Saturday, October 29, 2005


We All Knew This Was Coming

Scooter Libby's already planning on The Sergeant Schultz Defense:

A statement released by Libby's attorney says his client was operating under "the hectic rush of issues and events at a busy time for our government." In other words, Libby got busy and forgot some details of long-ago conversations.
There's only one problem with that defense: Fitzgerald's had two years -- and testimony from dozens of witnesses -- to smash it like an egg.


As I noted in my post, the other problem with this defense is that Libby's going to have to explain why he didn't bother preparing for his grand jury testimony by doing a thorough review of his own records of the events in question. It's almost like he didn't want to aid the investigation by giving a truthful and complete account. Who'd a thunk it?
What's damning is how much talking about Plame was going on and at what levels.

Plame's identity and occupation was "need to know only." In other words, no one who did not need her name in order to complete a legitimate task should have known she existed.

Theoretically, Libby could have had a legitimate interest in Plame. If an NSC officer learns that a wrong decision was made, he could want to run down the details of how it was made. It's not clear to me the CIA should have divulged the name even if the cause was legitimate.

And it's even theoretically possible that Libby could have forgotten exactly how he learned the name--but not that he could have thought he learned it from reporters.

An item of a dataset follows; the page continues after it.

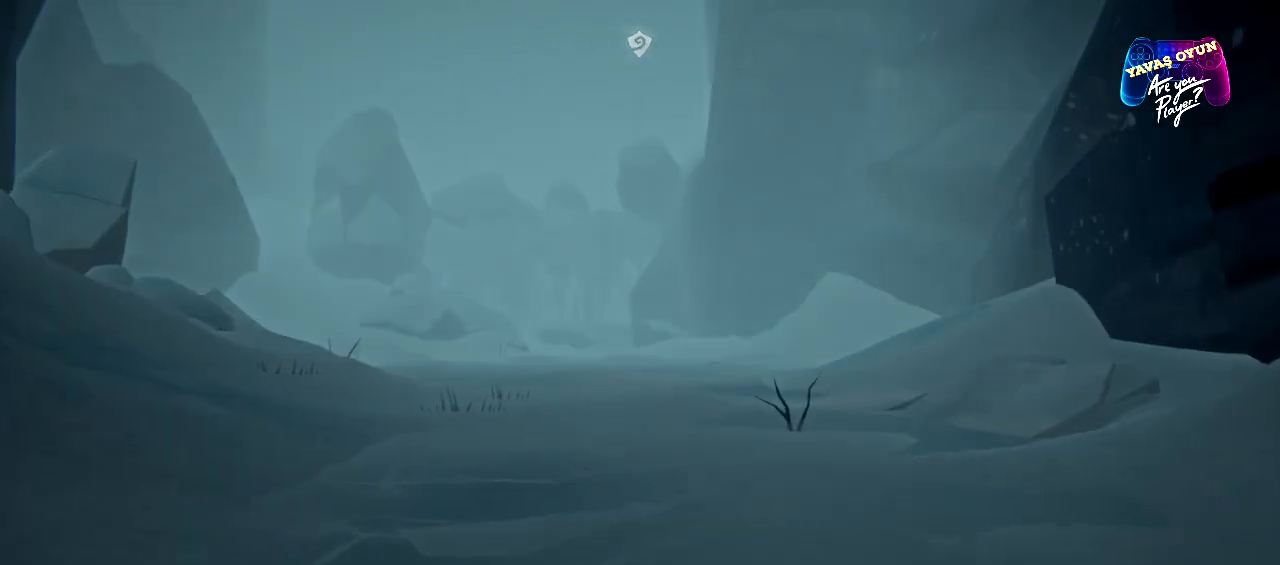
{"buttons": ["R1"], "left_stick": "up-right", "right_stick": "left", "events": [[317, "right_stick", "left"], [433, "left_stick", "up-right"]]}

If he learned it from reporters, he had a duty to immediately report a possible security breach.

But when a political officer like Rove is telling Libby Plame's name-- even if Rove is cleared to know the information himself, which is a sick thought-- it's very clear that these guys were obsessed with Plame.

I speculate Libby was chosen early on as the scapegoat, that it was agreed that he would take the fall to protect the re-election effort, and that Bushco allowed Fitzgerald in because they knew the stonewall would hold.

Maybe Fitzgerald is just playing Columbo, but the picture I got yesterday was of a man who is angry and nervous. Others have speculated that Rove made a proffer.

So, why would Fitzgerald be jumpy? Maybe because he knows Rove's proffer is a fake, part of framing Libby for what was a crime clearly planned and directed by the highest officials in government.

That would make an honest man angry indeed.
Correction: Libby was not a full member of the NSC. As a presidential and VP aide, however, he almost certainly attended meetings. He seems to have had clearance to see plenty of stuff, but probably (for reasons Parry presents) not the identity of a NOC.